- _Records provided_
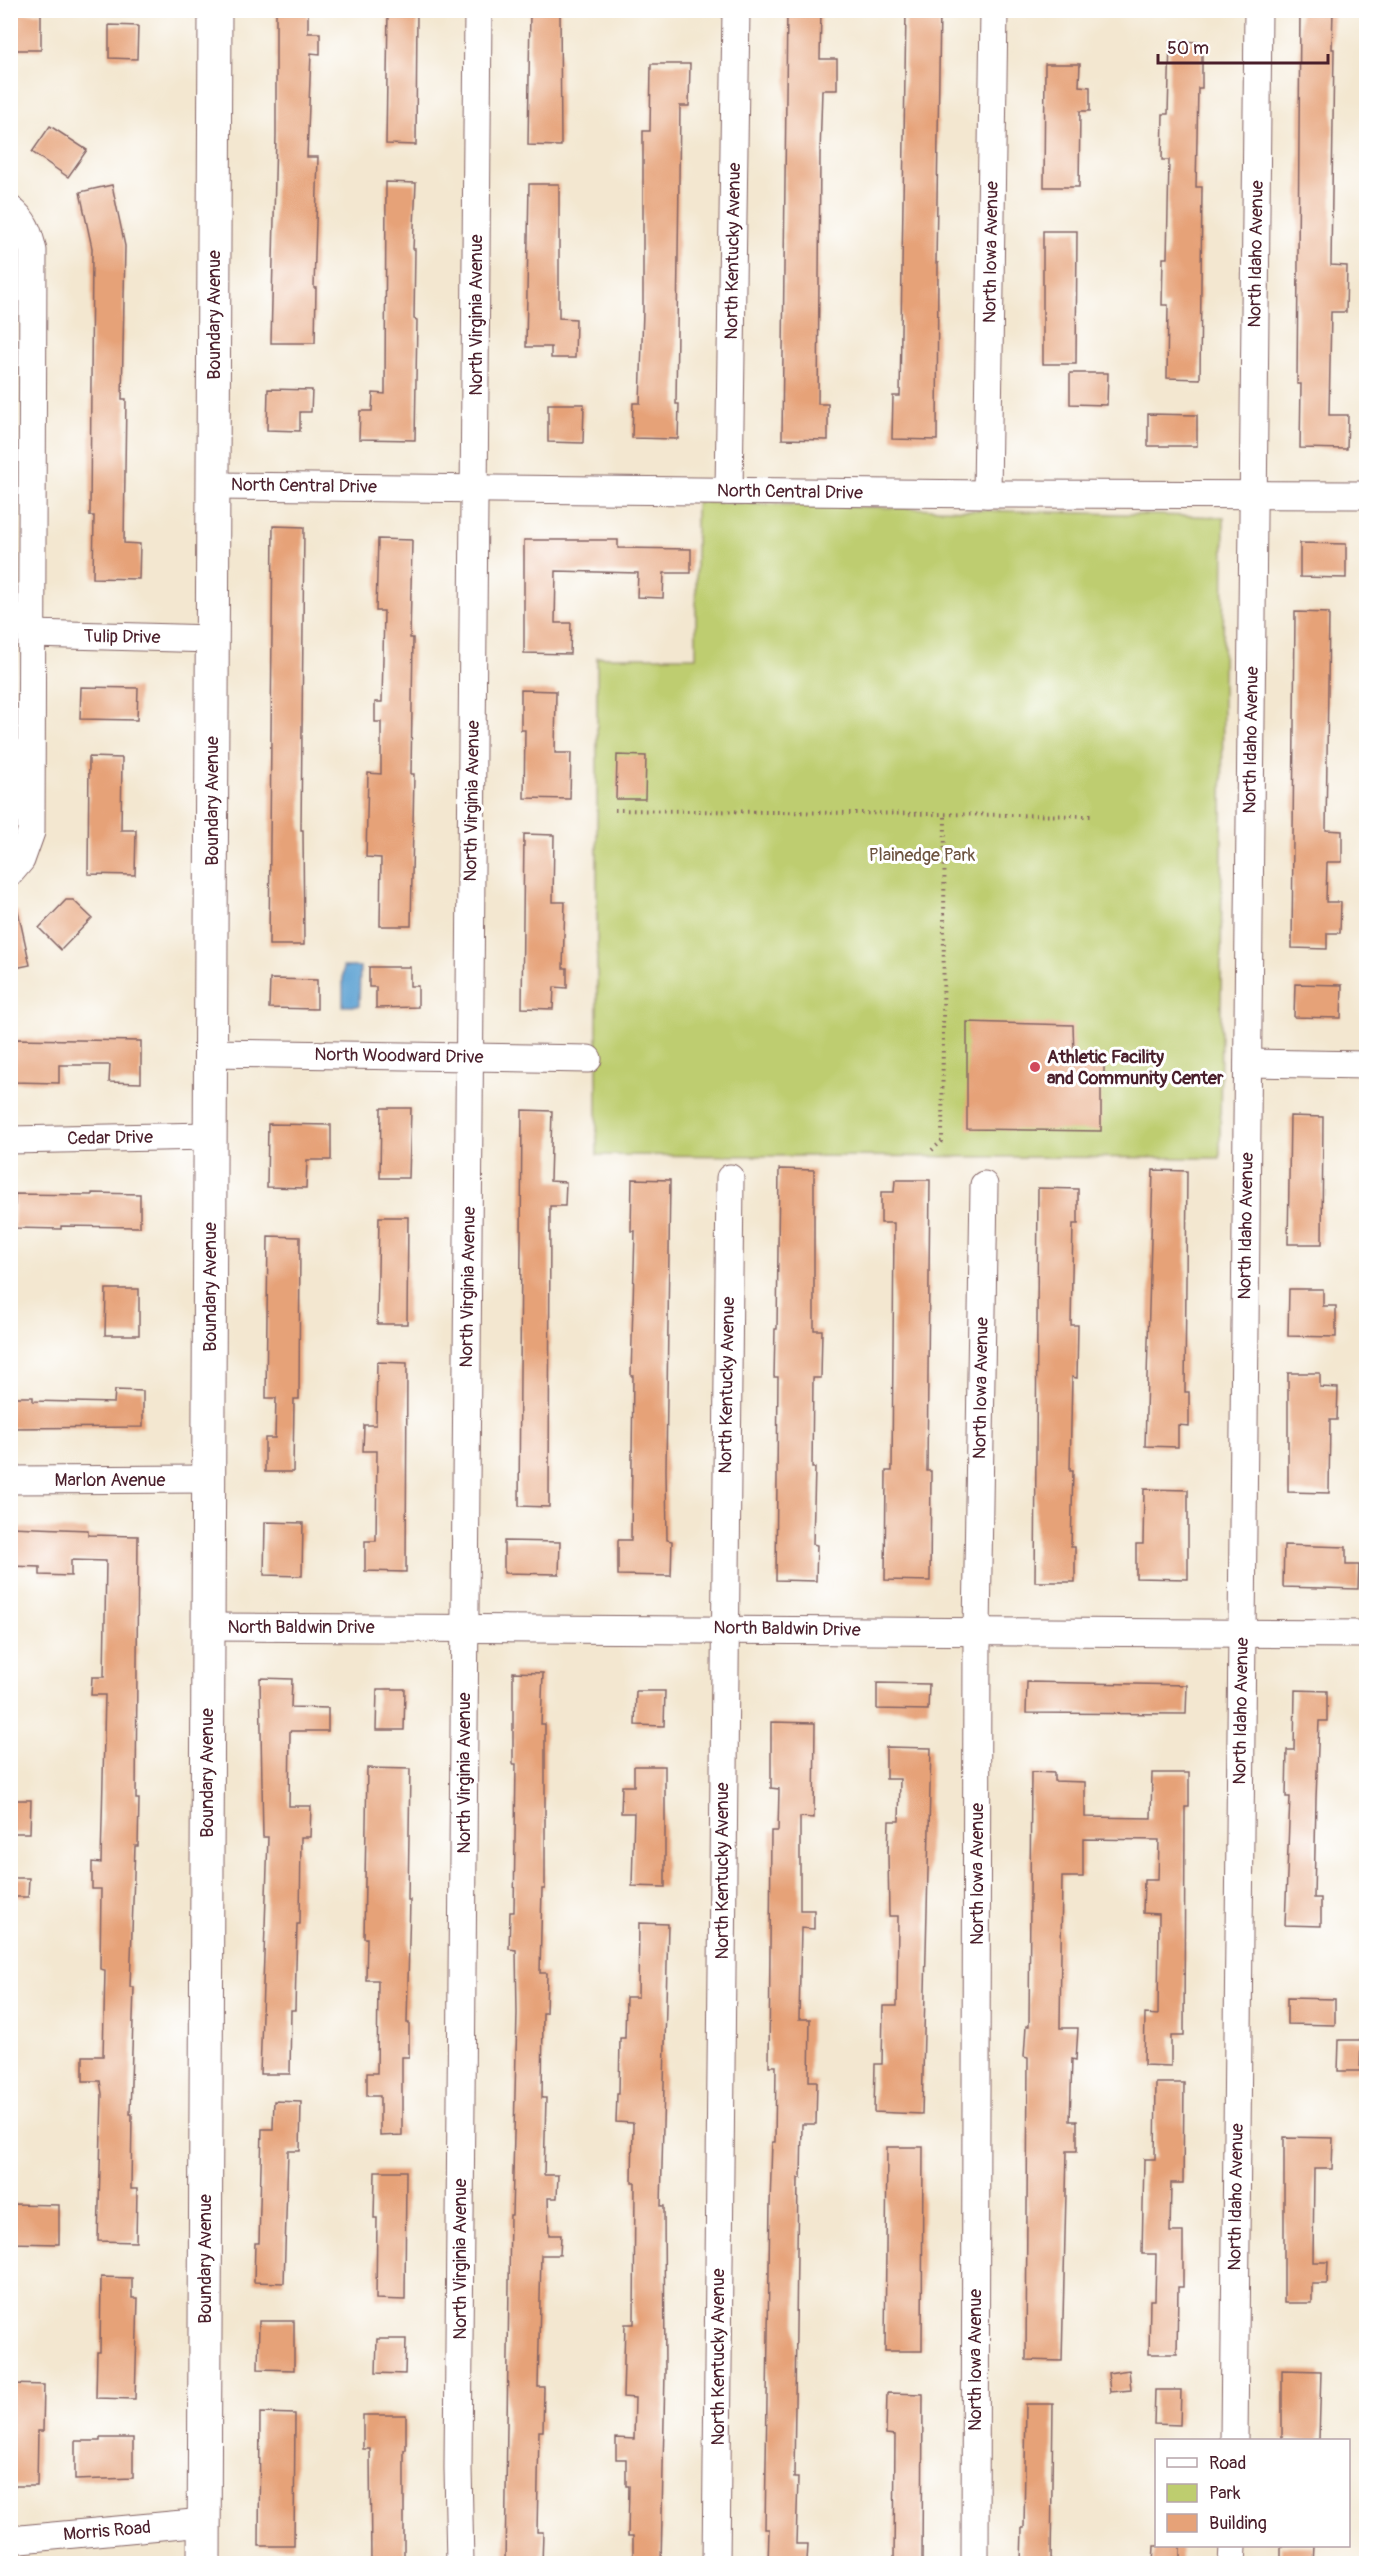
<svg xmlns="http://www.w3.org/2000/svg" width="1377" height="2574" font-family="Pangolin,sans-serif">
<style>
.green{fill:#becd6f;stroke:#84764d;stroke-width:1.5}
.water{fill:#5ea3d3;stroke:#54617f;stroke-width:1.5}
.building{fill:#e6a278}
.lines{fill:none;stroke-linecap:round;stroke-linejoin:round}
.minor-casing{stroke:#856565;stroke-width:29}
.major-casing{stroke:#856565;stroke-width:35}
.path{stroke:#856565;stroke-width:4;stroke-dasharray:1.5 4.5;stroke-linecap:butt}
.minor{stroke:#fff;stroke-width:27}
.major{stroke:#fff;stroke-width:33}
.poi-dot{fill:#d1495b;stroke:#fff;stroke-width:2}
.labels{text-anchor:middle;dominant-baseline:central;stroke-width:6;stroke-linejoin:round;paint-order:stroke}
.street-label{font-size:18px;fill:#4a1f2b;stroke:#fff}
.park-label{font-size:18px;fill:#6d533f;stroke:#fff}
.poi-label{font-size:18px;font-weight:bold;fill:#4a1f2b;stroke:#fff;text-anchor:start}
</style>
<rect width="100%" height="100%" fill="#fff"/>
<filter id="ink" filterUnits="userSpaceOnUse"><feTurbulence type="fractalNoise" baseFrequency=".0167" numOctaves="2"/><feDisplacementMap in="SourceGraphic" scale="12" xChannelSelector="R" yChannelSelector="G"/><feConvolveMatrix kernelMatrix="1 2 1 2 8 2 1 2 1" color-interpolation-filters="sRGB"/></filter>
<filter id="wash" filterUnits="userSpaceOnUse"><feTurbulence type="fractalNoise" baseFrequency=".008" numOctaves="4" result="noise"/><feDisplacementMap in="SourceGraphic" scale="24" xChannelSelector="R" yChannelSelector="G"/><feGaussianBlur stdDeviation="1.35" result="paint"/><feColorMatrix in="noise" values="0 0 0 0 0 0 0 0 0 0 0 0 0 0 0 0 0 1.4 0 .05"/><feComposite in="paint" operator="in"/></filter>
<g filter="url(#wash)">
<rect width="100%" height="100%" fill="#f3e7d0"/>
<path class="green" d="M696,502L1224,517L1220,1158L597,1155V657H696Z"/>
<path class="water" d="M343,967H360L359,1006H343Z"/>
<g id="blocks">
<g class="building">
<path d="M276,10H308V33H320V54L311,53L307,157H318L314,288H316L315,343H271L276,135Z"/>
<path d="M388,10H417L416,145L386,144Z"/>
<path d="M530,10H560L561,146L528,145Z"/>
<path d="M787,10H821L820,59H837V90H822L820,154L818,404H828V440L782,439Z"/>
<path d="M906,10H940L936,263H938L937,440L892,439L893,396H900Z"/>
<path d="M1300,10H1333L1332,49H1334L1331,265L1347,266L1346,312H1331L1329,415H1348L1347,449L1300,448L1301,384H1297Z"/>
<rect x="10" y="13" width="31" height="37"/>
<path d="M109,25L138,26L137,59L109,58Z"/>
<path d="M1170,41L1202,42V88H1198L1196,187H1202L1200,379L1167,378L1168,305H1162L1163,258H1167L1169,160H1162L1163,114H1168Z"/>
<path d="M651,64H690L689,106H680L676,404H679L678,439L632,438L633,403H640L643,311V131H650Z"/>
<path d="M1045,64H1080L1079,86L1090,87V111H1080L1079,187H1044Z"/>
<path d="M50,126L87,150L68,177L32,152Z"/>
<path d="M386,182L416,183L413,249H415L414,319L417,320L415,440L359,439L360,411H372L373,393L385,394Z"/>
<path d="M529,184H559V318L576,319L575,358H551V347H526Z"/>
<path d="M112,185L125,246L122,399H126L124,543L140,544L139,579L93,578L94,516H90L92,248L80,192Z"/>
<path d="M1043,231H1077L1076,364H1043Z"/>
<path d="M1070,373H1108L1107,405L1070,404Z"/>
<path d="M268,389L312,390L311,412H300V431L267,430Z"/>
<path d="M548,404H584L583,443L548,442Z"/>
<path d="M1148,414L1197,415V446H1148Z"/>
<path d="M273,526L304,527L301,830H303L304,945H269Z"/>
<path d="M378,539L412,540L410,638H413L411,774H414L411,926H380L381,858L366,857L368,773L381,774V722H375V702H382L384,611H376Z"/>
<path d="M524,540H618V548L691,549V573H664L663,598L637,597L638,573L556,571L555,623H571L570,654L524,653Z"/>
<path d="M1300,543L1346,544V578L1300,577Z"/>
<path d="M1295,612L1329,613L1326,830L1342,831V862H1327L1326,902H1341L1340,933H1327V949L1292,948Z"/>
<path d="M81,687L138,688L137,720L80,719Z"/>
<path d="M521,690L556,691L555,753H571L570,799L524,798L525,730H521Z"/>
<path d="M617,755L646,756L645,799H616Z"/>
<path d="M89,757L122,758L121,830H136L135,875L88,874Z"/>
<path d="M524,834L554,835L553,902H565L563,968H567V988L554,987L553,1009L522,1008Z"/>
<path d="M66,900H73L92,918L61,950L39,928Z"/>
<path d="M18,911L30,965L10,969V912Z"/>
<path d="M369,967H410V986H418V1007L376,1008V987H369Z"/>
<path d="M270,979L317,980V1009L269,1008Z"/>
<path d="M1295,984L1342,985L1341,1018L1294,1017Z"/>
<path d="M967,1022L1073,1025L1074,1055L1104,1056V1079H1101V1131L967,1129Z"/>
<path d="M14,1039L141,1041V1083L109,1082L110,1065H59V1083L13,1082Z"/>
<path d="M381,1108H411L409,1178H380Z"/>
<path d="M522,1110L552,1111L550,1181L566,1182L565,1206H550L549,1507L519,1506Z"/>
<path d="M1290,1116L1323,1117L1322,1244H1288Z"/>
<path d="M268,1124L331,1125V1160H307L306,1188L267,1187Z"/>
<path d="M779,1169L814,1170V1330H822L821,1378H813L812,1468H815L813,1544L817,1545L816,1581L776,1580L778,1377H774L775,1329H777Z"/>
<path d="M1153,1170L1187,1171L1185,1392H1189V1426L1178,1425V1447L1145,1446Z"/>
<path d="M632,1179L670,1180L666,1470L667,1540L672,1541L671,1576L618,1575V1540H631L633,1376H631L635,1231H631Z"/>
<path d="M895,1180H930L927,1471H931L930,1581L885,1580L886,1471H892L894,1223H881V1192H894Z"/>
<path d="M1038,1188L1078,1189V1224H1073L1071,1325H1078L1077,1378L1072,1377L1070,1471H1073L1071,1547H1075V1582H1035Z"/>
<path d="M92,1193L140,1194V1227L61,1226V1229L14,1228L15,1194L92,1195Z"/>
<path d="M379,1217H408L407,1324H377Z"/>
<path d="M268,1236L300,1237L299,1399H294L293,1472H265V1438H275L276,1398H266Z"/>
<path d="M106,1289H139V1335H105Z"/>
<path d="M1289,1289H1323V1306H1336V1337L1288,1336Z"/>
<path d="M377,1362L407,1363L406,1572L365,1571V1541H376L377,1451H363L364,1425H376Z"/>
<path d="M1288,1373H1320V1387L1338,1388L1337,1420H1330L1329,1493L1288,1492Z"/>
<path d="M115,1390L143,1391V1427L10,1428V1397H33V1401L114,1403Z"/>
<path d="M1144,1489L1188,1490V1579L1136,1578V1544H1143Z"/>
<path d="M265,1522L303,1523L302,1576L264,1575Z"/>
<path d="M10,1527L88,1530V1535L138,1536L136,1799H139L138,1846H135L130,1987H134L130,2114H132L131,2189H137L136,2242L98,2241L102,2094L100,2081H83V2056H103L105,1970L100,1969L101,1889H92V1862L101,1863L105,1695H91L92,1677H104L106,1561L71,1560V1576L40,1575V1567L10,1566Z"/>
<path d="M504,1541L560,1542L559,1574L504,1573Z"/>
<path d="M1284,1545L1346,1547V1565H1359L1358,1589L1283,1587Z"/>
<path d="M513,1672L543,1673L541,1724H545V1889H542L540,1973H547L546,2013H543L542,2098H546L544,2175H558L557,2198H548L549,2235H561L560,2255H541L538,2387H544L543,2431H539L537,2532H543L542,2564H505L510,2215H512L517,2013L516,1950L509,1949L510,1912H514L516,1764H513Z"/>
<path d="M260,1678L292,1679L291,1707L328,1708V1731H290L289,1806H311L310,1837H301L300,1924H297L295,2010H291L290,2074H260L268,1837H263Z"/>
<path d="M1027,1682L1187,1685L1186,1714L1026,1713Z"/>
<path d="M877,1683L929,1684L928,1710L877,1709Z"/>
<path d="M377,1689H405L404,1730H376Z"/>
<path d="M1295,1690L1327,1691V1721H1319L1316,1798L1314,1898H1321V1926L1285,1925L1290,1797H1286L1287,1750H1294Z"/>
<path d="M636,1691H665L664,1726L635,1725Z"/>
<path d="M771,1722L815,1723L814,1818L800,1817V1910H814V1929L801,1928L799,2019H810L809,2081H817L816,2124H802L801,2178H798L794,2478H798L796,2544H808L807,2562L797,2561V2564H768L769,2529H765L770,2204L772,2142H775L776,2066H769L771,1831H778L779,1789L771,1788Z"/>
<path d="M886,1747L931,1748L922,2114L874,2112L875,2064H882L883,2006H897L898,1916H889L888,1854L889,1821H899L900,1779H886Z"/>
<path d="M634,1766H665V1887L632,1886L634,1813H621L622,1786H634Z"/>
<path d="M367,1768L410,1769L408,1900H410L407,2023H409V2057H402V2135L380,2136V2096H367V2073H377L378,1980H366L367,1938H364Z"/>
<path d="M1031,1772L1054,1773V1781L1085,1782V1817L1151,1818L1152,1773H1189V1807H1185L1184,2036H1171V2066L1144,2065L1145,2014L1158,2015L1159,1914L1143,1913L1144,1880H1158L1159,1840L1083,1839V1877H1062L1060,2028H1078L1076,2060L1072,2059L1070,2121H1077V2151H1067L1062,2361L1026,2360L1028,2058L1024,2057L1026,2026H1029Z"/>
<path d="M10,1800H31L30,1833H10Z"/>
<path d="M10,1878H29L28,1897H10Z"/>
<path d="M639,1923L668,1924L661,2206H664L665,2372L661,2564H633V2536H628L629,2486H626V2459H616V2438L634,2439L635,2398L623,2397L625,2324H634L635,2182H632L633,2123L616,2122L617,2094H619L620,2038H625L626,1997H638Z"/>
<path d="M1287,1998L1335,1999V2025L1287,2024Z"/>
<path d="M1339,2040H1361L1360,2071H1338Z"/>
<path d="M1156,2083H1184L1183,2183H1171L1170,2232H1183V2287H1178L1177,2354H1149L1150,2300H1155L1156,2254H1142L1144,2159H1155Z"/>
<path d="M274,2101L301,2102L300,2151H288L284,2283L254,2282L255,2243H259L262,2129H273Z"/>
<path d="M1284,2137L1333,2138L1332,2169H1314L1313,2262H1328L1327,2284H1312V2303H1284Z"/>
<path d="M887,2147H923L922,2351H885Z"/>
<path d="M375,2171H406L405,2300L376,2299L377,2218H374Z"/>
<path d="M10,2204L59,2205V2244L10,2243Z"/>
<path d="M101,2277L132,2278V2298H138L135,2399L96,2398L97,2352H100Z"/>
<path d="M259,2321H294V2370L258,2369Z"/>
<path d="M377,2339H406L405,2374L376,2373Z"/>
<path d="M1129,2370L1131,2390L1110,2392L1108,2373Z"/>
<path d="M1282,2370L1321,2371L1319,2440H1282Z"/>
<path d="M10,2384L44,2385L43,2431H38L37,2486H10Z"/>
<path d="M1155,2390H1181L1180,2425L1154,2424Z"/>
<path d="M887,2393L923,2394L922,2564H894L895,2435L886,2434Z"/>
<path d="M1026,2404H1053L1051,2564L1021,2563L1022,2528H1024Z"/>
<path d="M260,2413L295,2414L294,2546H259Z"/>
<path d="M363,2415H406V2450H404V2564H371L370,2449H363Z"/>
<path d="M100,2438H133V2478L75,2480V2441H100Z"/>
<path d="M1154,2546H1180V2564H1153Z"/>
<path d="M1281,2546H1314L1313,2564H1281Z"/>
</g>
</g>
</g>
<g filter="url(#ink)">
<use href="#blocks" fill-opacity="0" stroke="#856565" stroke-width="1.5"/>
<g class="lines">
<g class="minor-casing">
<g id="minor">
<path d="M10,209C25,220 29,233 33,251L31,832L21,860L10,873"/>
<path d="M214,486L987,494L1366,495"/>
<path d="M729,491L736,10"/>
<path d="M987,494L994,10"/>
<path d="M32,634L213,639"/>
<path d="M210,1053L588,1059"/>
<path d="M1248,1063L1366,1065"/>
<path d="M10,1140L210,1136"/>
<path d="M10,1480L209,1479"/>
<path d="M208,1627L1366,1634"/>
<path d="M1234,2440L1258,10"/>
<path d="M10,2540L204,2522"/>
<path d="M460,2564L458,2468L478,10"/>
<path d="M716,2564L730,1178"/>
<path d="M975,2564L977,1631L984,1185"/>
<path d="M1232,2564L1233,2546"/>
</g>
</g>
<g class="major-casing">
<path id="major" d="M204,2564L215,10"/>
</g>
<g class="path">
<path d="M615,810L1092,816"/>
<path d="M932,1150L942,1141L945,815"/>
</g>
<use href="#minor" class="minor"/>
<use href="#major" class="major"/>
</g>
</g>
<circle class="poi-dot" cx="1035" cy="1067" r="6"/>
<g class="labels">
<g class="street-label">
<text transform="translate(733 251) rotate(-89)">North Kentucky Avenue</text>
<text transform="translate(991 252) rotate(-89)">North Iowa Avenue</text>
<text transform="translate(1256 254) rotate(-89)">North Idaho Avenue</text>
<text transform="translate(214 315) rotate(-90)">Boundary Avenue</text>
<text transform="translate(476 315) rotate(-90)">North Virginia Avenue</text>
<text transform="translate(304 486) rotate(1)">North Central Drive</text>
<text transform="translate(790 492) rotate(1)">North Central Drive</text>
<text transform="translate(122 637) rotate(1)">Tulip Drive</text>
<text transform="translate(1251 740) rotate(-89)">North Idaho Avenue</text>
<text transform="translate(212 801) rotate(-90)">Boundary Avenue</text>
<text transform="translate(472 801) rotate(-89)">North Virginia Avenue</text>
<text transform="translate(399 1056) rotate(1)">North Woodward Drive</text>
<text transform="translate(110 1138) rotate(-1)">Cedar Drive</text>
<text transform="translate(1246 1226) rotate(-89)">North Idaho Avenue</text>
<text transform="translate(210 1287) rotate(-90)">Boundary Avenue</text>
<text transform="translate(468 1287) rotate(-89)">North Virginia Avenue</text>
<text transform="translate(727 1385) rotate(-89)">North Kentucky Avenue</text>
<text transform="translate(981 1388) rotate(-89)">North Iowa Avenue</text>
<text x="110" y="1480">Marlon Avenue</text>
<text x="301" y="1627">North Baldwin Drive</text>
<text transform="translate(787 1629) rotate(1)">North Baldwin Drive</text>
<text transform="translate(1241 1711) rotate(-89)">North Idaho Avenue</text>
<text transform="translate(207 1773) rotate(-90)">Boundary Avenue</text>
<text transform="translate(464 1773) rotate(-90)">North Virginia Avenue</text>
<text transform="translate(722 1871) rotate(-90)">North Kentucky Avenue</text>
<text transform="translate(977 1874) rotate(-90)">North Iowa Avenue</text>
<text transform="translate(1236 2197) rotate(-89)">North Idaho Avenue</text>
<text transform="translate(205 2259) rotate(-90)">Boundary Avenue</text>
<text transform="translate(460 2259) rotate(-90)">North Virginia Avenue</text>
<text transform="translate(718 2357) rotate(-90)">North Kentucky Avenue</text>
<text transform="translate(975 2360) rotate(-90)">North Iowa Avenue</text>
<text transform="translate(107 2531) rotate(-5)">Morris Road</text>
</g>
<g class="park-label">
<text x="922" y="855">Plainedge Park</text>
</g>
<g class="poi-label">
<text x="1047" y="1057">Athletic Facility<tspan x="1047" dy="21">and Community Center</tspan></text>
</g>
</g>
<rect width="1377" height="2574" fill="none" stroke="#fff" stroke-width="36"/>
<rect x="1155" y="2439" width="195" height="108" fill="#ffffff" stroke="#b7a5aa" stroke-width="1.5"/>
<rect x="1167" y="2458" width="30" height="9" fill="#ffffff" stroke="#b7a5aa" stroke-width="1.5"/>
<text x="1209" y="2469" font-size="18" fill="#4a1f2b">Road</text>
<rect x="1167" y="2484" width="30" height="18" fill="#becd6f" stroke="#b7a5aa" stroke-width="1.5"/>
<text x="1209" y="2499" font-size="18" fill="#4a1f2b">Park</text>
<rect x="1167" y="2514" width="30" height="18" fill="#e6a278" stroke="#b7a5aa" stroke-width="1.5"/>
<text x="1209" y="2529" font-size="18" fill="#4a1f2b">Building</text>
<path d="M1158 54v9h170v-9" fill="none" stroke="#4a1f2b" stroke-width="3"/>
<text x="1167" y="54" font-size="18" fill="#4a1f2b" stroke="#ffffff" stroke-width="4.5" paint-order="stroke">50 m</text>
</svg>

- _Task goal_
Show the lines of the records above that mention "labels".

- _Task solution_
.labels{text-anchor:middle;dominant-baseline:central;stroke-width:6;stroke-linejoin:round;paint-order:stroke}
<g class="labels">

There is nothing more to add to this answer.